A regulatory gene, An2, controls structural genes within the flavonoid biosynthetic pathway. The inheritance of An2 expression in crosses between P. axillaris (an2) and P. exserta (An2+ ) was studied. Floral pigmentation was quantitatively inherited and involved the expression of a single regulatory gene (An2) and three structural genes (Hf1, An6 and Fl). White flowers were produced in an2- genotypes; while pigmented flowers were produced in An2+ genotypes. The intensity of pigmentation was determined by the interaction of An2 with An6, Hf1 and Fl, as well as substrate competition between the An6 and Fl encoded enzymes.

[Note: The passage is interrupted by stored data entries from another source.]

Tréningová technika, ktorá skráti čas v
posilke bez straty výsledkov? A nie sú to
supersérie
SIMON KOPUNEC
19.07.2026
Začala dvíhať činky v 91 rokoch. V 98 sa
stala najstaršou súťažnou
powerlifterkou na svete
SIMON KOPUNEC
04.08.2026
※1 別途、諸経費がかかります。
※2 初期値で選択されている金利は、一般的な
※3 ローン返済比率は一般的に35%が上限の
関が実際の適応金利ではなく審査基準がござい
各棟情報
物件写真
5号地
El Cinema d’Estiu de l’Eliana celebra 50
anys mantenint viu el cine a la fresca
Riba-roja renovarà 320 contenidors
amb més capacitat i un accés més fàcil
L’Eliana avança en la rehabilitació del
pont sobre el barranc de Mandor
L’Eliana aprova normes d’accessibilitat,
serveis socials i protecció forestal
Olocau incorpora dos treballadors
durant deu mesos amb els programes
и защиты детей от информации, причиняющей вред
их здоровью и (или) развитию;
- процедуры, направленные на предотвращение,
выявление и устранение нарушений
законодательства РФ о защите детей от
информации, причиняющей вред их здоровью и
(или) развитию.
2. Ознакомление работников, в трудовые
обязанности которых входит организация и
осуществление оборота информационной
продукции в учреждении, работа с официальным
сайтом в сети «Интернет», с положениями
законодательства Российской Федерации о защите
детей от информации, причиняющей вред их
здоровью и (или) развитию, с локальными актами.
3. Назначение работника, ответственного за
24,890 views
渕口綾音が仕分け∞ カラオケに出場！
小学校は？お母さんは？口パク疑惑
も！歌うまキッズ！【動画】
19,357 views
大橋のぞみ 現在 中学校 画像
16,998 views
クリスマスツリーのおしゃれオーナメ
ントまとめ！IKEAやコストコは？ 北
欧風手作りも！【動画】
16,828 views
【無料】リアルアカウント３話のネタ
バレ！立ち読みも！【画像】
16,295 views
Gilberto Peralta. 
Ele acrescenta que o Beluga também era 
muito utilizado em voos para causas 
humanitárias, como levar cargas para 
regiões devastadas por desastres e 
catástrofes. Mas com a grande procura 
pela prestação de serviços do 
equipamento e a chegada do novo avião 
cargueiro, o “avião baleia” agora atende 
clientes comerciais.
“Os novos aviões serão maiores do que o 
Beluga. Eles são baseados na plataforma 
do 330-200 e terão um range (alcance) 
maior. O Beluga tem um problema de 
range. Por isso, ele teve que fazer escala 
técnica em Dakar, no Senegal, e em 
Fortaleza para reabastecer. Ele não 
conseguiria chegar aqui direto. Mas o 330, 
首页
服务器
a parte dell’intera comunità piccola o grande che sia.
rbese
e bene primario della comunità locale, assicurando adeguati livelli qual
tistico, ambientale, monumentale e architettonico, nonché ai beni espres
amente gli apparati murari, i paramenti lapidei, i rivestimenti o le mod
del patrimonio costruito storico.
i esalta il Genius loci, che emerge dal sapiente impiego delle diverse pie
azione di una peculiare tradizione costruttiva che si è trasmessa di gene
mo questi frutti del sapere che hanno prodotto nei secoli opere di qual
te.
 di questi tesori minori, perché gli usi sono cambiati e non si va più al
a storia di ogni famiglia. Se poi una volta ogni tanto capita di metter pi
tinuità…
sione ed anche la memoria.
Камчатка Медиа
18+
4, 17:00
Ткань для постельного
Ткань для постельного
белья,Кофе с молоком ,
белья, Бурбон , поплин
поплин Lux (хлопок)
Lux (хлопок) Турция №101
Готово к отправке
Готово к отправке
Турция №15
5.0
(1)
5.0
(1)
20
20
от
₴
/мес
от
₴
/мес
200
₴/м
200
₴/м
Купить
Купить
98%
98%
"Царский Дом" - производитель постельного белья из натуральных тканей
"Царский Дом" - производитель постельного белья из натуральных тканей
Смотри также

An in vivo system was developed to determine the effects of pH on naturally occurring pigment complexes within cells. The in vivo system was based on a transposable element activator (Ac) inserted into the Ph6 gene. The transposable element activator (Ac) was crossed into two genetically marked Petunia hybrida lines expressing known flavonoid pigments. Plants expressing the transposable element activator (Ac) produced variegated flowers in which the background tissue was lighter in intensity than the sectors. Depending on the genetic background in which the transposable element is expressed, progeny with darker sectors that were also redder in color than the background tissue could also be obtained. The anthocyanin and copigment composition was the same for both of the differently colored sectors and background tissue, while the pH was lower by 0.4 unit in the redder sectors. It was suggested that the Ph6 gene might be a regulatory gene that controls the expression of the pH and anthocyanin concentration.